Dataset items>
╔══

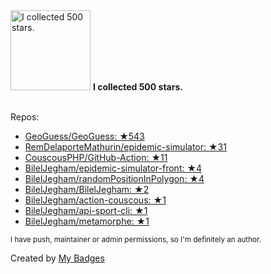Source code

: <img src="https://my-badges.github.io/my-badges/stars-500.png" alt="I collected 500 stars." title="I collected 500 stars." width="128">
<strong>I collected 500 stars.</strong>
<br><br>

Repos:

* <a href="https://github.com/GeoGuess/GeoGuess">GeoGuess/GeoGuess: ★543</a>
* <a href="https://github.com/RemDelaporteMathurin/epidemic-simulator">RemDelaporteMathurin/epidemic-simulator: ★31</a>
* <a href="https://github.com/CouscousPHP/GitHub-Action">CouscousPHP/GitHub-Action: ★11</a>
* <a href="https://github.com/BilelJegham/epidemic-simulator-front">BilelJegham/epidemic-simulator-front: ★4</a>
* <a href="https://github.com/BilelJegham/randomPositionInPolygon">BilelJegham/randomPositionInPolygon: ★4</a>
* <a href="https://github.com/BilelJegham/BilelJegham">BilelJegham/BilelJegham: ★2</a>
* <a href="https://github.com/BilelJegham/action-couscous">BilelJegham/action-couscous: ★1</a>
* <a href="https://github.com/BilelJegham/api-sport-cli">BilelJegham/api-sport-cli: ★1</a>
* <a href="https://github.com/BilelJegham/metamorphe">BilelJegham/metamorphe: ★1</a>

<sup>I have push, maintainer or admin permissions, so I'm definitely an author.<sup>



Created by <a href="https://github.com/my-badges/my-badges">My Badges</a>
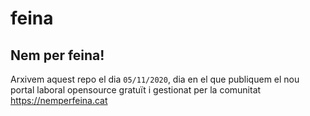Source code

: # feina

## Nem per feina!

Arxivem aquest repo el dia `05/11/2020`, dia en el que publiquem el nou portal laboral opensource gratuït i gestionat per la comunitat https://nemperfeina.cat
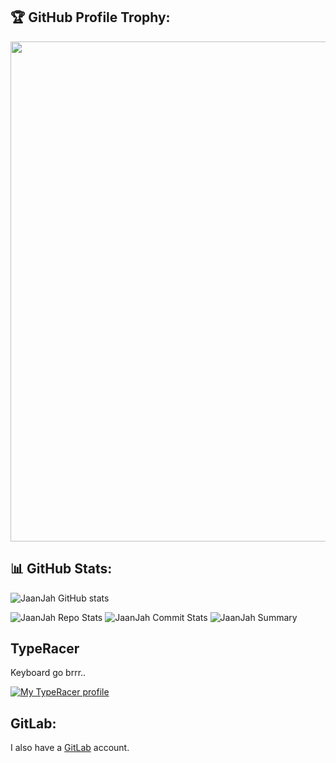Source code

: ## 🏆 GitHub Profile Trophy:
<a href="https://github.com/ryo-ma/github-profile-trophy">
  <img width=800 src="https://github-profile-trophy.vercel.app/?username=JaanJah&column=8&theme=radical&no-frame=true&no-bg=true"/>
</a>

## 📊 GitHub Stats:
![JaanJah GitHub stats](https://github-readme-stats.vercel.app/api?username=JaanJah&theme=radical&show_icons=true&count_private=true)

![JaanJah Repo Stats](https://github-profile-summary-cards.vercel.app/api/cards/repos-per-language?username=JaanJah&theme=solarized_dark)
![JaanJah Commit Stats](https://github-profile-summary-cards.vercel.app/api/cards/most-commit-language?username=JaanJah&theme=solarized_dark)
![JaanJah Summary](https://github-profile-summary-cards.vercel.app/api/cards/profile-details?username=JaanJah&theme=solarized_dark)

## TypeRacer
Keyboard go brrr..

[![My TypeRacer profile](https://data.typeracer.com/misc/badge?user=jaan3)](https://data.typeracer.com/pit/profile?user=jaan3)

## GitLab:

I also have a [GitLab](https://gitlab.com/JaanJah) account.
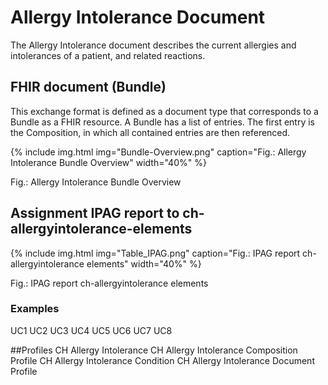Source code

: # Allergy Intolerance Document

The Allergy Intolerance document describes the current allergies and intolerances of a patient, and related reactions.


## FHIR document (Bundle)
This exchange format is defined as a document type that corresponds to a Bundle as a FHIR resource. A Bundle has a list of entries. The first entry is the Composition, in which all contained entries are then referenced.

{% include img.html img="Bundle-Overview.png" caption="Fig.: Allergy Intolerance Bundle Overview" width="40%" %}

Fig.: Allergy Intolerance Bundle Overview

## Assignment IPAG report to ch-allergyintolerance-elements

{% include img.html img="Table_IPAG.png" caption="Fig.: IPAG report ch-allergyintolerance elements" width="40%" %}

Fig.: IPAG report ch-allergyintolerance elements

### Examples
UC1
UC2
UC3
UC4
UC5
UC6
UC7
UC8

##Profiles
CH Allergy Intolerance
CH Allergy Intolerance Composition Profile
CH Allergy Intolerance Condition
CH Allergy Intolerance Document Profile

╚══

EXERCISE DESCRIPTION>
Give back the data exactly, with no images.

EXERCISE SOLUTION>
Source code

: <img src="https://my-badges.github.io/my-badges/stars-500.png" alt="I collected 500 stars." title="I collected 500 stars." width="128">
<strong>I collected 500 stars.</strong>
<br><br>

Repos:

* <a href="https://github.com/GeoGuess/GeoGuess">GeoGuess/GeoGuess: ★543</a>
* <a href="https://github.com/RemDelaporteMathurin/epidemic-simulator">RemDelaporteMathurin/epidemic-simulator: ★31</a>
* <a href="https://github.com/CouscousPHP/GitHub-Action">CouscousPHP/GitHub-Action: ★11</a>
* <a href="https://github.com/BilelJegham/epidemic-simulator-front">BilelJegham/epidemic-simulator-front: ★4</a>
* <a href="https://github.com/BilelJegham/randomPositionInPolygon">BilelJegham/randomPositionInPolygon: ★4</a>
* <a href="https://github.com/BilelJegham/BilelJegham">BilelJegham/BilelJegham: ★2</a>
* <a href="https://github.com/BilelJegham/action-couscous">BilelJegham/action-couscous: ★1</a>
* <a href="https://github.com/BilelJegham/api-sport-cli">BilelJegham/api-sport-cli: ★1</a>
* <a href="https://github.com/BilelJegham/metamorphe">BilelJegham/metamorphe: ★1</a>

<sup>I have push, maintainer or admin permissions, so I'm definitely an author.<sup>



Created by <a href="https://github.com/my-badges/my-badges">My Badges</a>
Source code

: # feina

## Nem per feina!

Arxivem aquest repo el dia `05/11/2020`, dia en el que publiquem el nou portal laboral opensource gratuït i gestionat per la comunitat https://nemperfeina.cat
Source code

: ## 🏆 GitHub Profile Trophy:
<a href="https://github.com/ryo-ma/github-profile-trophy">
  <img width=800 src="https://github-profile-trophy.vercel.app/?username=JaanJah&column=8&theme=radical&no-frame=true&no-bg=true"/>
</a>

## 📊 GitHub Stats:
![JaanJah GitHub stats](https://github-readme-stats.vercel.app/api?username=JaanJah&theme=radical&show_icons=true&count_private=true)

![JaanJah Repo Stats](https://github-profile-summary-cards.vercel.app/api/cards/repos-per-language?username=JaanJah&theme=solarized_dark)
![JaanJah Commit Stats](https://github-profile-summary-cards.vercel.app/api/cards/most-commit-language?username=JaanJah&theme=solarized_dark)
![JaanJah Summary](https://github-profile-summary-cards.vercel.app/api/cards/profile-details?username=JaanJah&theme=solarized_dark)

## TypeRacer
Keyboard go brrr..

[![My TypeRacer profile](https://data.typeracer.com/misc/badge?user=jaan3)](https://data.typeracer.com/pit/profile?user=jaan3)

## GitLab:

I also have a [GitLab](https://gitlab.com/JaanJah) account.
Source code

: # Allergy Intolerance Document

The Allergy Intolerance document describes the current allergies and intolerances of a patient, and related reactions.


## FHIR document (Bundle)
This exchange format is defined as a document type that corresponds to a Bundle as a FHIR resource. A Bundle has a list of entries. The first entry is the Composition, in which all contained entries are then referenced.

{% include img.html img="Bundle-Overview.png" caption="Fig.: Allergy Intolerance Bundle Overview" width="40%" %}

Fig.: Allergy Intolerance Bundle Overview

## Assignment IPAG report to ch-allergyintolerance-elements

{% include img.html img="Table_IPAG.png" caption="Fig.: IPAG report ch-allergyintolerance elements" width="40%" %}

Fig.: IPAG report ch-allergyintolerance elements

### Examples
UC1
UC2
UC3
UC4
UC5
UC6
UC7
UC8

##Profiles
CH Allergy Intolerance
CH Allergy Intolerance Composition Profile
CH Allergy Intolerance Condition
CH Allergy Intolerance Document Profile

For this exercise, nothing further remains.